Alzheimer's is a progressive condition in which brain cells degenerate and die, causing people to forget, lose their way and become dependent on others for basic needs. It is a common condition of aging -- rare among people younger than 60 while afflicting about one-third of people over the age of 85.
The Hopkins researchers were careful not to oversell their creatures as "Alzheimer's mice." They do not yet know how many of them -- if any -- will develop the hard plaques that accumulate inside the brains of people afflicted with the disease, let alone the crippling symptoms of forgetfulness and confusion.
Besides looking for the plaques, researchers plan to give learning and memory tests to the animals to see if they exhibit the behavioral symptoms of Alzheimer's. For instance, they will observe whether the mice remember how to get through a maze that they previously learned to navigate.

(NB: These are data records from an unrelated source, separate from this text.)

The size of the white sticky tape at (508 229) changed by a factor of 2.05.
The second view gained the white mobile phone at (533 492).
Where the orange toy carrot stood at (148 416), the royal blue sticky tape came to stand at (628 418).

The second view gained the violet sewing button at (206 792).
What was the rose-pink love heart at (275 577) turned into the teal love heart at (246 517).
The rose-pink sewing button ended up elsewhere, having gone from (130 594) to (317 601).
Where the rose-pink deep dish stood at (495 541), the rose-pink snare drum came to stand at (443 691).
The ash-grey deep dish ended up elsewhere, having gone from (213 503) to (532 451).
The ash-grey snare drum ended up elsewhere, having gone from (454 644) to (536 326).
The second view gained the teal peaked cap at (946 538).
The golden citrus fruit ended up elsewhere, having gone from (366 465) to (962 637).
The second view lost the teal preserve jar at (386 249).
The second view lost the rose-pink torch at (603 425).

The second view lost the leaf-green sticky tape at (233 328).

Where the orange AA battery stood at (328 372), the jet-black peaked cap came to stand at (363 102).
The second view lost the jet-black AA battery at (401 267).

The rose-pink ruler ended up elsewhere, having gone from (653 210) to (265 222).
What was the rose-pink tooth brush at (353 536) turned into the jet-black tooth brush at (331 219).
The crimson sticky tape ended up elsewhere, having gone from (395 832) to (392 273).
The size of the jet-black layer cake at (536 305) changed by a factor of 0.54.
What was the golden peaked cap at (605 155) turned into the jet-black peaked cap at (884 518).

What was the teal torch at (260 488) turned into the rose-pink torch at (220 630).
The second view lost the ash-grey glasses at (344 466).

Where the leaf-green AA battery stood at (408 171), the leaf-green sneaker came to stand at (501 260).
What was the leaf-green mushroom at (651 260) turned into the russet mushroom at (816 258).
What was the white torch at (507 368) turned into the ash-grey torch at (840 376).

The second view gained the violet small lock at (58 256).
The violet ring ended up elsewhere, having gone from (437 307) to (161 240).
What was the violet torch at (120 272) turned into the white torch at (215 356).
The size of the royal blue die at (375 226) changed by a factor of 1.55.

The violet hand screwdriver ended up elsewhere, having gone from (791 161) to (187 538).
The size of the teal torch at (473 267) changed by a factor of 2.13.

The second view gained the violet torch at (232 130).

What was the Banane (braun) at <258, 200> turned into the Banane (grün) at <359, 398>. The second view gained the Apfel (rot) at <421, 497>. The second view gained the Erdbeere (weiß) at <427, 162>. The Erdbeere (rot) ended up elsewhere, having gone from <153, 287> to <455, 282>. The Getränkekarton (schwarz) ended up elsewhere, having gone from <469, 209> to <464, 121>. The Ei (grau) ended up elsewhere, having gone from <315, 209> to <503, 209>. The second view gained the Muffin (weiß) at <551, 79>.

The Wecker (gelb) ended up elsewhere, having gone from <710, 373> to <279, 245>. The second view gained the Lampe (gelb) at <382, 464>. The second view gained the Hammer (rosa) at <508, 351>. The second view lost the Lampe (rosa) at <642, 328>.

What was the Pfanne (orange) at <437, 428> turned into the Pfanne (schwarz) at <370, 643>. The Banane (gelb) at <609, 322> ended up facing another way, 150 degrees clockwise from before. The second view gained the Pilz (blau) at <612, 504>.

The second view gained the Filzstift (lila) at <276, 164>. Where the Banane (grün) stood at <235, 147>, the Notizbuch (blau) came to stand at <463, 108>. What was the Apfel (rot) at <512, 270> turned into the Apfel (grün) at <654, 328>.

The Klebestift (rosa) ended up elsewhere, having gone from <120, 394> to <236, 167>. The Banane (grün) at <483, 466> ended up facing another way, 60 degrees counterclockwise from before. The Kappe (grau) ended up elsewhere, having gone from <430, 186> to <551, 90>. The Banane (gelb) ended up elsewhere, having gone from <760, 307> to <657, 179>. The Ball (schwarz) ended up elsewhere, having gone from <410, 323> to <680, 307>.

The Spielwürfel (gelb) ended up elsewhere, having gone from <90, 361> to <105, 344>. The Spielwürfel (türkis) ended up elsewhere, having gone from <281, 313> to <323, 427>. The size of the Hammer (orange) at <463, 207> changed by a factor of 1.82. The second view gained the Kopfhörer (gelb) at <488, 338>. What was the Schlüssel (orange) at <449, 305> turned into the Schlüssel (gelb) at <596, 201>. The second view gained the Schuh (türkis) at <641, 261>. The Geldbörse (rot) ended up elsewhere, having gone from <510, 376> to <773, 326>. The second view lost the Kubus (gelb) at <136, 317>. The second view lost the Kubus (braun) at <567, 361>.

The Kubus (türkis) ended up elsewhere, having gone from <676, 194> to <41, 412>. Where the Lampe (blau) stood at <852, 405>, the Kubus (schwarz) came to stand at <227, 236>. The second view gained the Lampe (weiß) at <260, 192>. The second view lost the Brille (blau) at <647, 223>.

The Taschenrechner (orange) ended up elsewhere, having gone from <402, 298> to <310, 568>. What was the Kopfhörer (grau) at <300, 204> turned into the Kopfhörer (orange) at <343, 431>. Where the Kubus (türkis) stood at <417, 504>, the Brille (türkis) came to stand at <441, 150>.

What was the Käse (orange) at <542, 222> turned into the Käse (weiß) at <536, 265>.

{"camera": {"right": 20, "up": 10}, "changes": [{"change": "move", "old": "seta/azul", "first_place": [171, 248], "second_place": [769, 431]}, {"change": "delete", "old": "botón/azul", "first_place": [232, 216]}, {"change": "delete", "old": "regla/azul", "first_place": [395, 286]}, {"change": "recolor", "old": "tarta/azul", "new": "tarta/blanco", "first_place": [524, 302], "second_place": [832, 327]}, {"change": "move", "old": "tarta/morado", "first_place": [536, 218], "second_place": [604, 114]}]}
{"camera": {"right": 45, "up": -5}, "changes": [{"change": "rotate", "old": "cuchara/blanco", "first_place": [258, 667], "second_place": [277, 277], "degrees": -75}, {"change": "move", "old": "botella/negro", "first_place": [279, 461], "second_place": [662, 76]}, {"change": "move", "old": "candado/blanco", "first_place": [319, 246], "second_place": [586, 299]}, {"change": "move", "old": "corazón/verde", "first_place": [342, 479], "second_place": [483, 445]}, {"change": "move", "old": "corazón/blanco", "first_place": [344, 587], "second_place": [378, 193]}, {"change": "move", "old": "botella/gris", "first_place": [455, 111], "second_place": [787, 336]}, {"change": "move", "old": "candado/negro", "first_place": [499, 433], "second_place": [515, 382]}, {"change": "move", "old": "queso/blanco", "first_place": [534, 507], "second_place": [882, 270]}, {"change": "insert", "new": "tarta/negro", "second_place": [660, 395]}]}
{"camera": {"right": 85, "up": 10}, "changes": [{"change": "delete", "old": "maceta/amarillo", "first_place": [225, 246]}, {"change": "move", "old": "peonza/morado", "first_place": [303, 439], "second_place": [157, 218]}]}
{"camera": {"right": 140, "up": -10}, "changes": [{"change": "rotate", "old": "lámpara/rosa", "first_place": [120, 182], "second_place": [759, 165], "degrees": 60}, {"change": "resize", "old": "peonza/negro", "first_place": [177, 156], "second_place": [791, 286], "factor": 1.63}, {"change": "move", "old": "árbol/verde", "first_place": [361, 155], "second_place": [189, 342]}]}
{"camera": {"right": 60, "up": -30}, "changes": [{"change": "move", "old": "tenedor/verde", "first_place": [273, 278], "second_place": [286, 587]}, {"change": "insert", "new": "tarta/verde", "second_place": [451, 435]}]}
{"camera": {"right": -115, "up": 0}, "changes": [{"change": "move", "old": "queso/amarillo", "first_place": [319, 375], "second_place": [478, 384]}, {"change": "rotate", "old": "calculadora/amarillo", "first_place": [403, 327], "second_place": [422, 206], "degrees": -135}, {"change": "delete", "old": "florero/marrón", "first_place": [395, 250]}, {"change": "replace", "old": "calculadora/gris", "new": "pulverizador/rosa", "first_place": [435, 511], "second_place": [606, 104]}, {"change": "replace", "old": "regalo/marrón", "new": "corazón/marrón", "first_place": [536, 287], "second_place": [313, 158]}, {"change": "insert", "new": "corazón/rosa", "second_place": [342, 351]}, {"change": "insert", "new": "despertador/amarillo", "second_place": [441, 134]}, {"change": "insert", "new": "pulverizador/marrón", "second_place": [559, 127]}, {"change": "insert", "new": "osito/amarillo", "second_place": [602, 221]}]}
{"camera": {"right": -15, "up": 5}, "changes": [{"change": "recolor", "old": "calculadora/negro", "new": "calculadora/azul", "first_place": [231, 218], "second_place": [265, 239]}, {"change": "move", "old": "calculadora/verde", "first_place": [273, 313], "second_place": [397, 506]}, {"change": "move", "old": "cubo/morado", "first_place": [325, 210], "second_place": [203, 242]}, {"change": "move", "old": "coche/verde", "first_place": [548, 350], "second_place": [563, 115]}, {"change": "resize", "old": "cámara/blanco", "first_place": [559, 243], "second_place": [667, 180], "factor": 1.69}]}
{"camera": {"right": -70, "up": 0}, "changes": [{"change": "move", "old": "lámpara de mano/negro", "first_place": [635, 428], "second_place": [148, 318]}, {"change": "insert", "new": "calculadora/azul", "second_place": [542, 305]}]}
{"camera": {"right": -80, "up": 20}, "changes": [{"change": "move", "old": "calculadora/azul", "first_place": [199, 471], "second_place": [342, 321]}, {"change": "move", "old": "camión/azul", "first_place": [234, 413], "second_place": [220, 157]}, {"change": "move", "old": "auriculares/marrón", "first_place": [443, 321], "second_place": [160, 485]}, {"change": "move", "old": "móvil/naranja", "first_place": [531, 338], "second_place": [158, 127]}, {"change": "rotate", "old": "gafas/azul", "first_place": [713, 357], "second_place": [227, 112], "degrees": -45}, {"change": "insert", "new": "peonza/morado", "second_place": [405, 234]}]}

If they appear afflicted, the mice could prove valuable subjects in the search for helpful drugs.
The oldest mice in the colony are 8 months old. But in the two- to three-year life span of the average mouse, that's a fairly long period of time. It takes just four weeks for a mouse to be weaned off its mother's milk and only one week later, the animal is capable of mating.
With such a fast-ticking biological clock, the colony has already produced its third generation.
While researchers have observed the characteristic plaques in humans, they have not seen them in mice. The Hopkins scientists, however, believe they have predisposed their mice to the disease by giving them the gene to make "amyloid precursor protein" -- a substance that may lie at the root of Alzheimer's disease.
The protein, found on the cell membrane of humans, is thought to be the origin of the plaques that accumulate outside the nerve cells of people afflicted with Alzheimer's. One popular theory holds that the plaques cause brain cells to die, leading to the evolving symptoms of dementia.
Inserting the gene into a mouse embryo was a problem that confounded many scientists who had struggled for years to do it. The gene is a huge and ungainly one, requiring a large and perfectly crafted vehicle that can deliver it intact.
Dr. Bruce T. Lamb, a research fellow, crafted a way of cementing the human gene inside a yeast cell that could then be inserted inside a mouse embryo. The result was a mouse that could pass its human gene onto successive generations of offspring.
So far, the scientists have discovered that the human gene has succeeded in giving mice the "precursor protein." They have not, however, found signs of the plaques, although they speculate that even the oldest mice may be too young to develop them. The Hopkins team is striving to create another line of mice with a defective gene that causes people to develop Alzheimer's early in life. Ultimately, a third line of mice could contain both human genes, a strategy that could increase the odds that a given mouse will have the human disease.
"We really don't want to oversell this, but it's of enormous value have a small animal model that reproduces features of human diseases," said Dr. Donald L. Price, a Hopkins professor of neuropathology who is researching Alzheimer's, Parkinson's, Lou Gehrig's and other neurological diseases.
"We'd have an enormous leg up on understanding the mechanisms as well as the diagnosis and treatment of Alzheimer's."